Exercise data
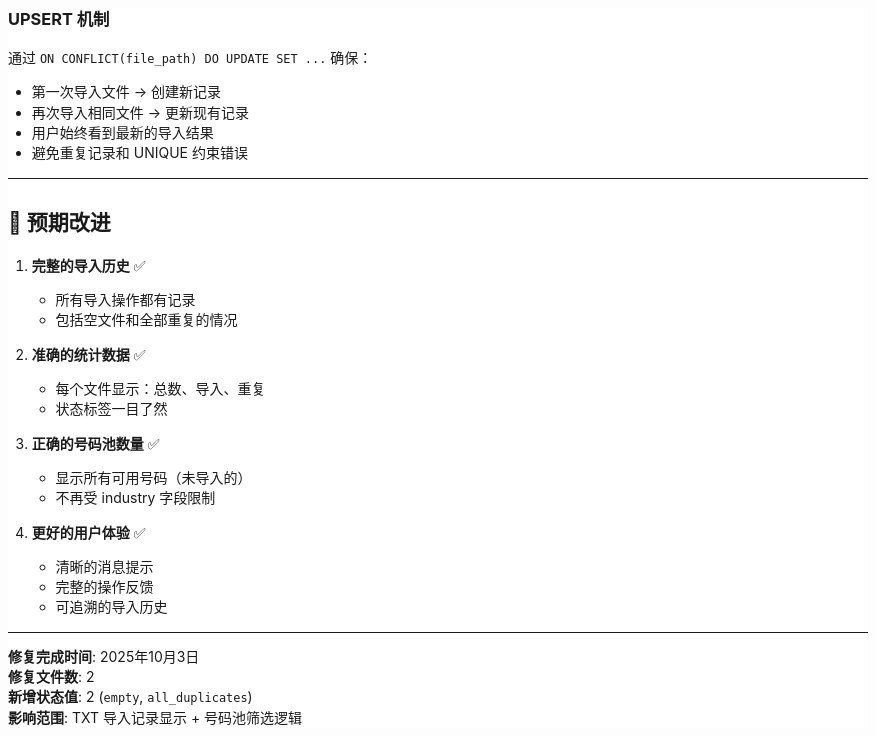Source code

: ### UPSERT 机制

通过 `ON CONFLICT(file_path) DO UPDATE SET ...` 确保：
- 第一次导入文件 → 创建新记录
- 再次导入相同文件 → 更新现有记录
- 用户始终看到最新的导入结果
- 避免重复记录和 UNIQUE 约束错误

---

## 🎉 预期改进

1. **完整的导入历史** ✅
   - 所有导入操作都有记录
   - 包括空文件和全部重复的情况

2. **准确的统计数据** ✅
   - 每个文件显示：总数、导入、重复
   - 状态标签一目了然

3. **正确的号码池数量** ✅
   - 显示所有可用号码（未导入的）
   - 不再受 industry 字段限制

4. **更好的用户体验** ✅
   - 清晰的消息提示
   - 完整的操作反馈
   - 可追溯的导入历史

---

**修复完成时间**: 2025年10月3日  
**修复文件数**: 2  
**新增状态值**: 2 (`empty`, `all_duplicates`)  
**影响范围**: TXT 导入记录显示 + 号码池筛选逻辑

Problem
Reproduce the rows above, changing "industry" to "category" and leaving everything else as it stands. Omit the pictures from your answer.

Answer area
Source code

: ### UPSERT 机制

通过 `ON CONFLICT(file_path) DO UPDATE SET ...` 确保：
- 第一次导入文件 → 创建新记录
- 再次导入相同文件 → 更新现有记录
- 用户始终看到最新的导入结果
- 避免重复记录和 UNIQUE 约束错误

---

## 🎉 预期改进

1. **完整的导入历史** ✅
   - 所有导入操作都有记录
   - 包括空文件和全部重复的情况

2. **准确的统计数据** ✅
   - 每个文件显示：总数、导入、重复
   - 状态标签一目了然

3. **正确的号码池数量** ✅
   - 显示所有可用号码（未导入的）
   - 不再受 category 字段限制

4. **更好的用户体验** ✅
   - 清晰的消息提示
   - 完整的操作反馈
   - 可追溯的导入历史

---

**修复完成时间**: 2025年10月3日  
**修复文件数**: 2  
**新增状态值**: 2 (`empty`, `all_duplicates`)  
**影响范围**: TXT 导入记录显示 + 号码池筛选逻辑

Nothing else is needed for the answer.